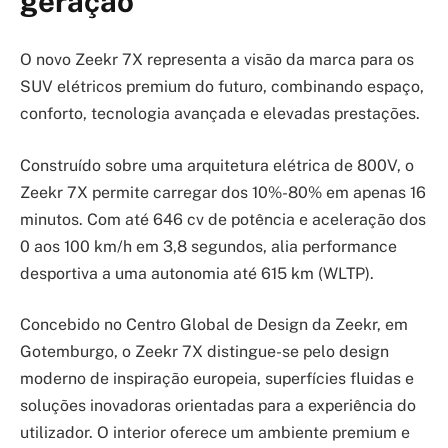
geração
O novo Zeekr 7X representa a visão da marca para os
SUV elétricos premium do futuro, combinando espaço,
conforto, tecnologia avançada e elevadas prestações.
Construído sobre uma arquitetura elétrica de 800V, o
Zeekr 7X permite carregar dos 10%-80% em apenas 16
minutos. Com até 646 cv de potência e aceleração dos
0 aos 100 km/h em 3,8 segundos, alia performance
desportiva a uma autonomia até 615 km (WLTP).
Concebido no Centro Global de Design da Zeekr, em
Gotemburgo, o Zeekr 7X distingue-se pelo design
moderno de inspiração europeia, superfícies fluidas e
soluções inovadoras orientadas para a experiência do
utilizador. O interior oferece um ambiente premium e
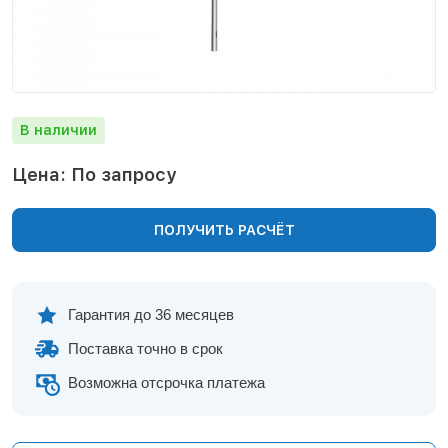
Нижнекамск
Нижний Новгород
Новосибирск
Норильск
Омск
В наличии
Оренбург
Пермь
Цена: По запросу
Петрозаводск
Ростов на Дону
ПОЛУЧИТЬ РАСЧЁТ
Рязань
Самара
Санкт-Петербург
Саранск
Гарантия до 36 месяцев
Саратов
Поставка точно в срок
Севастополь
Симферополь
Возможна отсрочка платежа
Сочи
Сургут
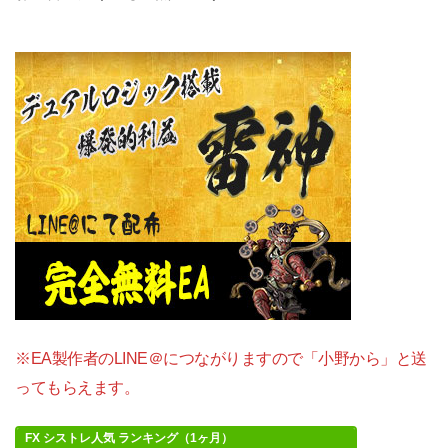
※EA製作者のLINE＠につながりますので「小野から」と送
ってもらえます。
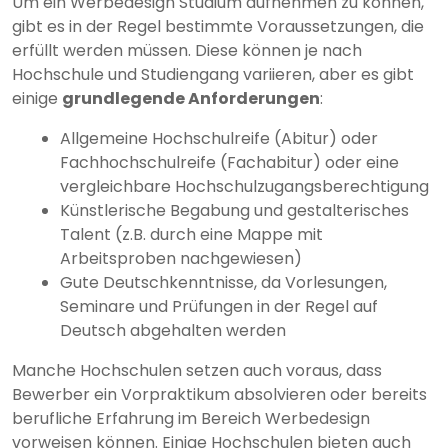
Um ein Werbedesign Studium aufnehmen zu können,
gibt es in der Regel bestimmte Voraussetzungen, die
erfüllt werden müssen. Diese können je nach
Hochschule und Studiengang variieren, aber es gibt
einige
grundlegende Anforderungen
:
Allgemeine Hochschulreife (Abitur) oder
Fachhochschulreife (Fachabitur) oder eine
vergleichbare Hochschulzugangsberechtigung
Künstlerische Begabung und gestalterisches
Talent (z.B. durch eine Mappe mit
Arbeitsproben nachgewiesen)
Gute Deutschkenntnisse, da Vorlesungen,
Seminare und Prüfungen in der Regel auf
Deutsch abgehalten werden
Manche Hochschulen setzen auch voraus, dass
Bewerber ein Vorpraktikum absolvieren oder bereits
berufliche Erfahrung im Bereich Werbedesign
vorweisen können. Einige Hochschulen bieten auch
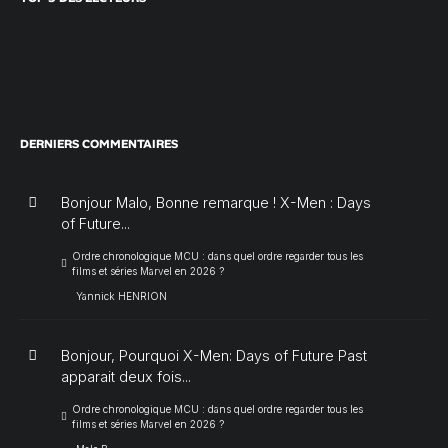
DERNIERS COMMENTAIRES
Bonjour Malo, Bonne remarque ! X-Men : Days
of Future...
Ordre chronologique MCU : dans quel ordre regarder tous les
films et séries Marvel en 2026 ?
Yannick HENRION
Bonjour, Pourquoi X-Men: Days of Future Past
apparait deux fois...
Ordre chronologique MCU : dans quel ordre regarder tous les
films et séries Marvel en 2026 ?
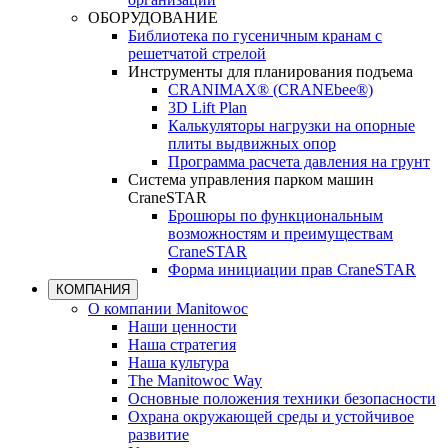
ОБОРУДОВАНИЕ
Библиотека по гусеничным кранам с
решетчатой стрелой
Инструменты для планирования подъема
CRANIMAX® (CRANEbee®)
3D Lift Plan
Калькуляторы нагрузки на опорные
плиты выдвижных опор
Программа расчета давления на грунт
Система управления парком машин
CraneSTAR
Брошюры по функциональным
возможностям и преимуществам
CraneSTAR
Форма инициации прав CraneSTAR
КОМПАНИЯ
О компании Manitowoc
Наши ценности
Наша стратегия
Наша культура
The Manitowoc Way
Основные положения техники безопасности
Охрана окружающей среды и устойчивое
развитие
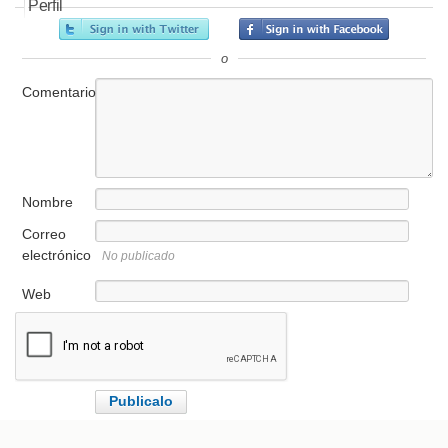
Perfil
o
Comentario
Nombre
Correo
electrónico
No publicado
Web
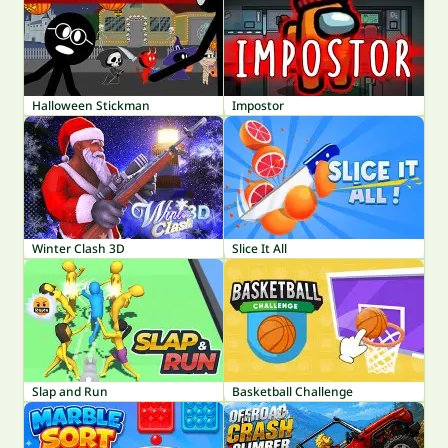
Halloween Stickman
Impostor
Winter Clash 3D
Slice It All
Slap and Run
Basketball Challenge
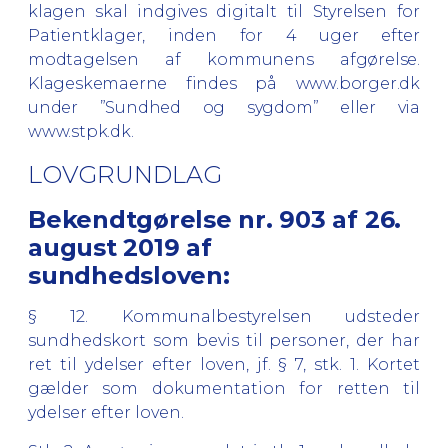
klagen skal indgives digitalt til Styrelsen for
Patientklager, inden for 4 uger efter
modtagelsen af kommunens afgørelse.
Klageskemaerne findes på www.borger.dk
under ”Sundhed og sygdom” eller via
www.stpk.dk
.
LOVGRUNDLAG
Bekendtgørelse nr. 903 af 26.
august 2019 af
sundhedsloven:
§ 12.
Kommunalbestyrelsen udsteder
sundhedskort som bevis til personer, der har
ret til ydelser efter loven, jf. § 7, stk. 1. Kortet
gælder som dokumentation for retten til
ydelser efter loven.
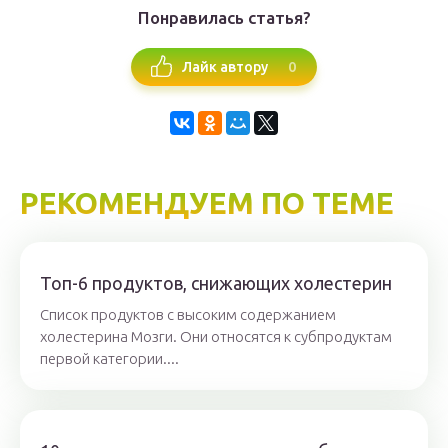
Понравилась статья?
0
Лайк автору
РЕКОМЕНДУЕМ ПО ТЕМЕ
Топ-6 продуктов, снижающих холестерин
Список продуктов с высоким содержанием
холестерина Мозги. Они относятся к субпродуктам
первой категории....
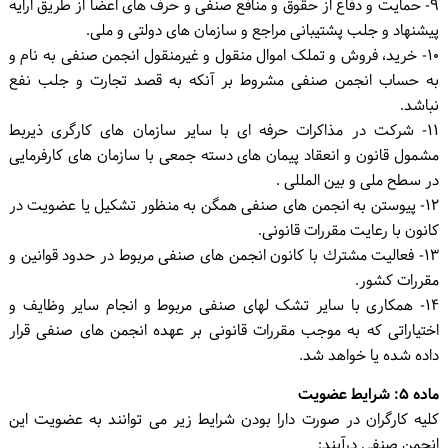
۹- حمایت و دفاع از حقوق و منافع صنفی و حرف های اعضا از طریق ارایه
پیشنهاد و جلب پشتیبانی مراجع و سازمان های دولتی و ملی.
۱۰- خرید، فروش و تملک اموال منقول و غیرمنقول انجمن صنفی به نام و
به حساب انجمن صنفی مشروط بر آنکه به قصد تجارت و جلب نفع
نباشد.
۱۱- شرکت در مذاکرات حرفه ای با سایر سازمان های کارگری ذیربط
مشمول قانون و انعقاد پیمان های دسته جمعی با سازمان های کارفرمایی
در سطح ملی و بین المللی .
۱۲- پیوستن به انجمن های صنفی همگن به منظور تشکیل یا عضویت در
کانون با رعایت مقررات قانونی.
۱۳- فعالیت مشترك با کانون انجمن های صنفی مربوط در حدود قوانین و
مقررات کشور.
۱۴- همکاری با سایر تشک لهای صنفی مربوط و انجام سایر وظایف و
اختیاراتی که به موجب مقررات قانونی بر عهده انجمن های صنفی قرار
داده شده یا خواهد شد.
ماده ۵: شرایط عضویت
کلیه کارگران در صورت دارا بودن شرایط زیر می توانند به عضویت این
انجمن صنفی درآیند:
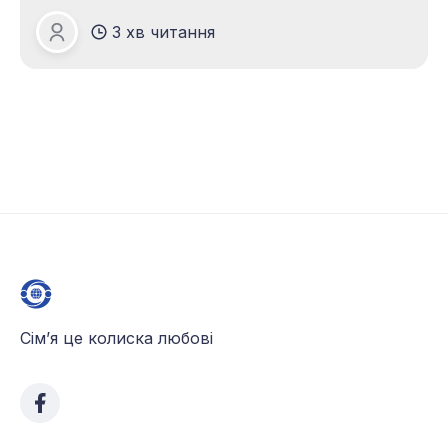
долго искала что-то подобное для своих
3 хв читання
детей: музыкальная школа, хореография,
Лариса Лебедь
художественная и языковая школа. Я думаю,
что с этим знакомы многие родители, все
это занимает очень
Сім’я це колиска любові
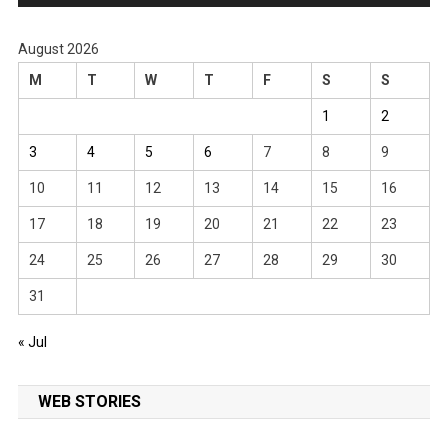
August 2026
M
T
W
T
F
S
S
1
2
3
4
5
6
7
8
9
10
11
12
13
14
15
16
17
18
19
20
21
22
23
24
25
26
27
28
29
30
31
« Jul
WEB STORIES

_ _ _ _ _ _ _

* **Activity**
Reproduce the text of all the records above word for word, line for line, leaving the pictures out.

* **Answer below**
geração
O novo Zeekr 7X representa a visão da marca para os
SUV elétricos premium do futuro, combinando espaço,
conforto, tecnologia avançada e elevadas prestações.
Construído sobre uma arquitetura elétrica de 800V, o
Zeekr 7X permite carregar dos 10%-80% em apenas 16
minutos. Com até 646 cv de potência e aceleração dos
0 aos 100 km/h em 3,8 segundos, alia performance
desportiva a uma autonomia até 615 km (WLTP).
Concebido no Centro Global de Design da Zeekr, em
Gotemburgo, o Zeekr 7X distingue-se pelo design
moderno de inspiração europeia, superfícies fluidas e
soluções inovadoras orientadas para a experiência do
utilizador. O interior oferece um ambiente premium e
Нижнекамск
Нижний Новгород
Новосибирск
Норильск
Омск
В наличии
Оренбург
Пермь
Цена: По запросу
Петрозаводск
Ростов на Дону
ПОЛУЧИТЬ РАСЧЁТ
Рязань
Самара
Санкт-Петербург
Саранск
Гарантия до 36 месяцев
Саратов
Поставка точно в срок
Севастополь
Симферополь
Возможна отсрочка платежа
Сочи
Сургут
※EA製作者のLINE＠につながりますので「小野から」と送
ってもらえます。
Um ein Werbedesign Studium aufnehmen zu können,
gibt es in der Regel bestimmte Voraussetzungen, die
erfüllt werden müssen. Diese können je nach
Hochschule und Studiengang variieren, aber es gibt
einige
grundlegende Anforderungen
:
Allgemeine Hochschulreife (Abitur) oder
Fachhochschulreife (Fachabitur) oder eine
vergleichbare Hochschulzugangsberechtigung
Künstlerische Begabung und gestalterisches
Talent (z.B. durch eine Mappe mit
Arbeitsproben nachgewiesen)
Gute Deutschkenntnisse, da Vorlesungen,
Seminare und Prüfungen in der Regel auf
Deutsch abgehalten werden
Manche Hochschulen setzen auch voraus, dass
Bewerber ein Vorpraktikum absolvieren oder bereits
berufliche Erfahrung im Bereich Werbedesign
vorweisen können. Einige Hochschulen bieten auch
DERNIERS COMMENTAIRES
Bonjour Malo, Bonne remarque ! X-Men : Days
of Future...
Ordre chronologique MCU : dans quel ordre regarder tous les
films et séries Marvel en 2026 ?
Yannick HENRION
Bonjour, Pourquoi X-Men: Days of Future Past
apparait deux fois...
Ordre chronologique MCU : dans quel ordre regarder tous les
films et séries Marvel en 2026 ?
ОБОРУДОВАНИЕ
Библиотека по гусеничным кранам с
решетчатой стрелой
Инструменты для планирования подъема
CRANIMAX® (CRANEbee®)
3D Lift Plan
Калькуляторы нагрузки на опорные
плиты выдвижных опор
Программа расчета давления на грунт
Система управления парком машин
CraneSTAR
Брошюры по функциональным
возможностям и преимуществам
CraneSTAR
Форма инициации прав CraneSTAR
КОМПАНИЯ
О компании Manitowoc
Наши ценности
Наша стратегия
Наша культура
The Manitowoc Way
Основные положения техники безопасности
Охрана окружающей среды и устойчивое
развитие
Perfil
o
Comentario
Nombre
Correo
electrónico
No publicado
Web
Halloween Stickman
Impostor
Winter Clash 3D
Slice It All
Slap and Run
Basketball Challenge
klagen skal indgives digitalt til Styrelsen for
Patientklager, inden for 4 uger efter
modtagelsen af kommunens afgørelse.
Klageskemaerne findes på www.borger.dk
under ”Sundhed og sygdom” eller via
www.stpk.dk
.
LOVGRUNDLAG
Bekendtgørelse nr. 903 af 26.
august 2019 af
sundhedsloven:
§ 12.
Kommunalbestyrelsen udsteder
sundhedskort som bevis til personer, der har
ret til ydelser efter loven, jf. § 7, stk. 1. Kortet
gælder som dokumentation for retten til
ydelser efter loven.
Понравилась статья?
0
Лайк автору
РЕКОМЕНДУЕМ ПО ТЕМЕ
Топ-6 продуктов, снижающих холестерин
Список продуктов с высоким содержанием
холестерина Мозги. Они относятся к субпродуктам
первой категории....
۹- حمایت و دفاع از حقوق و منافع صنفی و حرف های اعضا از طریق ارایه
پیشنهاد و جلب پشتیبانی مراجع و سازمان های دولتی و ملی.
۱۰- خرید، فروش و تملک اموال منقول و غیرمنقول انجمن صنفی به نام و
به حساب انجمن صنفی مشروط بر آنکه به قصد تجارت و جلب نفع
نباشد.
۱۱- شرکت در مذاکرات حرفه ای با سایر سازمان های کارگری ذیربط
مشمول قانون و انعقاد پیمان های دسته جمعی با سازمان های کارفرمایی
در سطح ملی و بین المللی .
۱۲- پیوستن به انجمن های صنفی همگن به منظور تشکیل یا عضویت در
کانون با رعایت مقررات قانونی.
۱۳- فعالیت مشترك با کانون انجمن های صنفی مربوط در حدود قوانین و
مقررات کشور.
۱۴- همکاری با سایر تشک لهای صنفی مربوط و انجام سایر وظایف و
اختیاراتی که به موجب مقررات قانونی بر عهده انجمن های صنفی قرار
داده شده یا خواهد شد.
ماده ۵: شرایط عضویت
کلیه کارگران در صورت دارا بودن شرایط زیر می توانند به عضویت این
انجمن صنفی درآیند:
долго искала что-то подобное для своих
3 хв читання
детей: музыкальная школа, хореография,
Лариса Лебедь
художественная и языковая школа. Я думаю,
что с этим знакомы многие родители, все
это занимает очень
Сім’я це колиска любові
August 2026
M
T
W
T
F
S
S
1
2
3
4
5
6
7
8
9
10
11
12
13
14
15
16
17
18
19
20
21
22
23
24
25
26
27
28
29
30
31
« Jul
WEB STORIES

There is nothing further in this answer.